_TASK REQUIREMENTS_. Work out how many lines of the listing hold "Figure", then state only that count.

_DATA SECTION_.
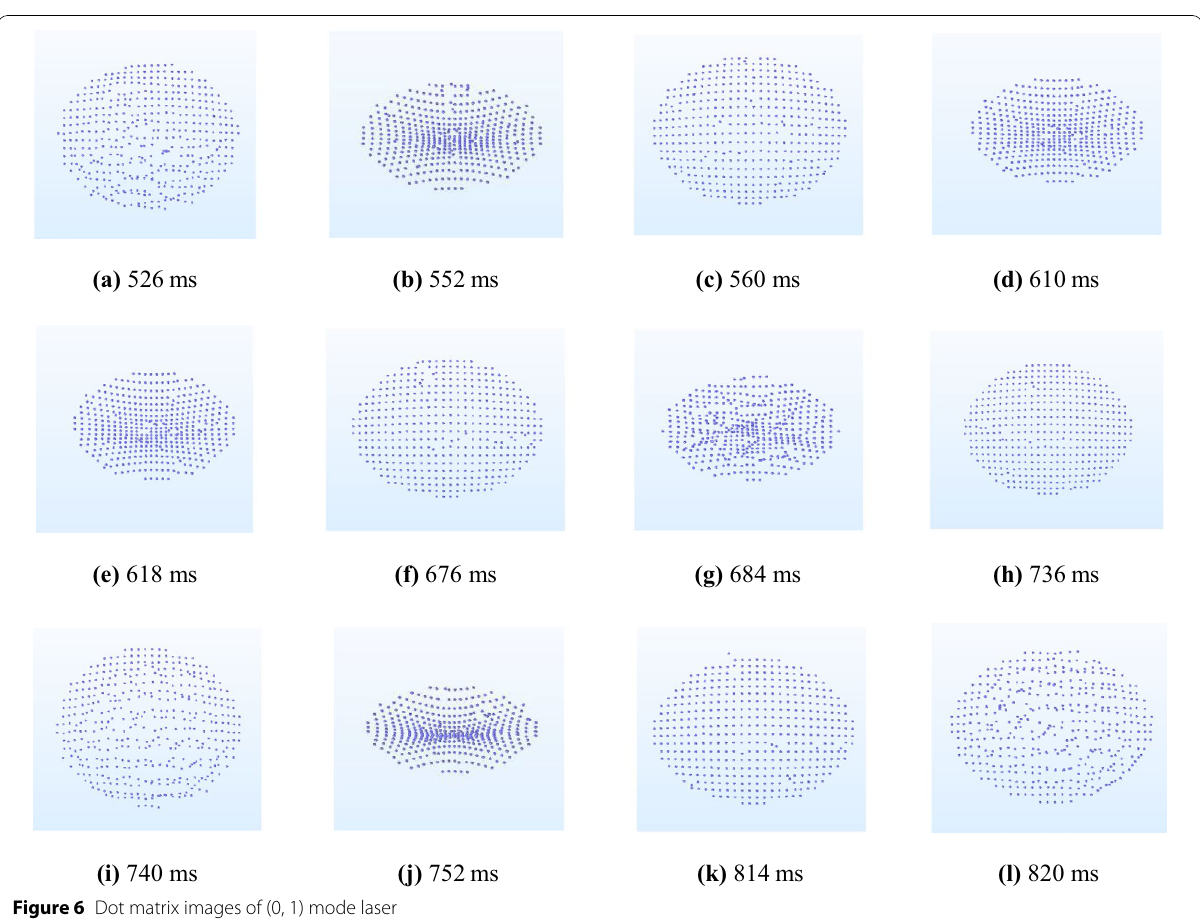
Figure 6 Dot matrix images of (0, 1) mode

--

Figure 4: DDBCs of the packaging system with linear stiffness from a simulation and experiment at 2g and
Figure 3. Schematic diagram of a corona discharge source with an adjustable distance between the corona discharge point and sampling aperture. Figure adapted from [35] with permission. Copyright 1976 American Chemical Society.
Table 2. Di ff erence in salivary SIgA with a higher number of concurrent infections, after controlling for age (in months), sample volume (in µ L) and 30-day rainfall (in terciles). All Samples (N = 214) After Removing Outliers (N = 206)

_RESULT OF THIS TASK_. 3